With 32 fraud-fighting provisions in the Affordable Care Act, the expansion of the HEAT program, and the on-going issuance of new regulations and items like the Stark Self Disclosure Protocol as well as a host of new contractors, the federal government has made the fight against healthcare fraud a priority.  A federal inspector general’s office with over 1700 employees committed to fighting health care fraud and abuse in addition to the employees of other agencies.  Physicians and other providers should expect that their billing practices will be scrutinized through new tools such as data mining by a myriad of different federal officials and contractors.  Buoyed by strong financial success, the federal government has every reason to step up its enforcement activities as it has said that it will.

What should providers do?

Physicians and other health care providers should implement strong compliance and education programs to assure that billings are supported by medical necessity and strong documentation.  Moreover, all compliance efforts should be documented.  Keeping abreast of billing guidance, the OIG’s Work Plan and notable prosecutions should inform providers of areas of interest.  In addition, the OIG now has a host of training materials posted on their website that can be reviewed and used for employee training.

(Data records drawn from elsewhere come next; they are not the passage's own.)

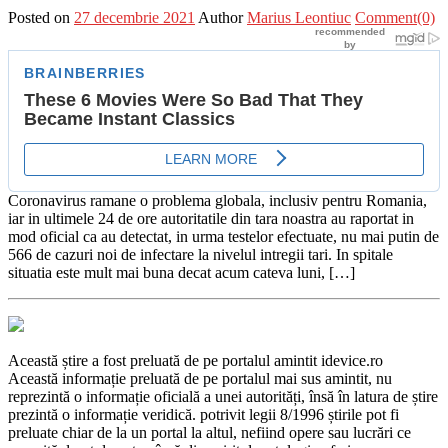
Posted on
27 decembrie 2021
Author
Marius Leontiuc
Comment(0)
Coronavirus ramane o problema globala, inclusiv pentru Romania,
iar in ultimele 24 de ore autoritatile din tara noastra au raportat in
mod oficial ca au detectat, in urma testelor efectuate, nu mai putin de
566 de cazuri noi de infectare la nivelul intregii tari. In spitale
situatia este mult mai buna decat acum cateva luni, […]
Această știre a fost preluată de pe portalul amintit idevice.ro
Această informație preluată de pe portalul mai sus amintit, nu
reprezintă o informație oficială a unei autorități, însă în latura de știre
prezintă o informație veridică. potrivit legii 8/1996 știrile pot fi
preluate chiar de la un portal la altul, nefiind opere sau lucrări ce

In conclusion, the monetary success of the Health Care Fraud and Abuse Control Program assures continued investigation and monitoring of all healthcare providers along with powerful data mining tools.

Lisa English Hinkle is a Member of McBrayer law.  Ms. Hinkle concentrates her practice area in healthcare law and is located in the firm’s Lexington office.  She can be reached at lhinkle@mcbrayerfirm.com or at (859) 231-8780, ext. 1256. 

Services may be performed by others.

This article does not constitute legal advice.


[1] The Health Insurance Portability and Accountability Act of 1996 (“HIPAA”) 42U.S.C.Section 1395b-5.

[2] The Department of Health and Human Services and The Department of Justice Health Care Fraud and Abuse Control Program Annual Report for Fiscal Year 2011 published  February 2012.

[3] Transaction Records Access Clearinghouse, (TRAC) Health Care Fraud Prosecutions for 2011, Aug. 17, 2011.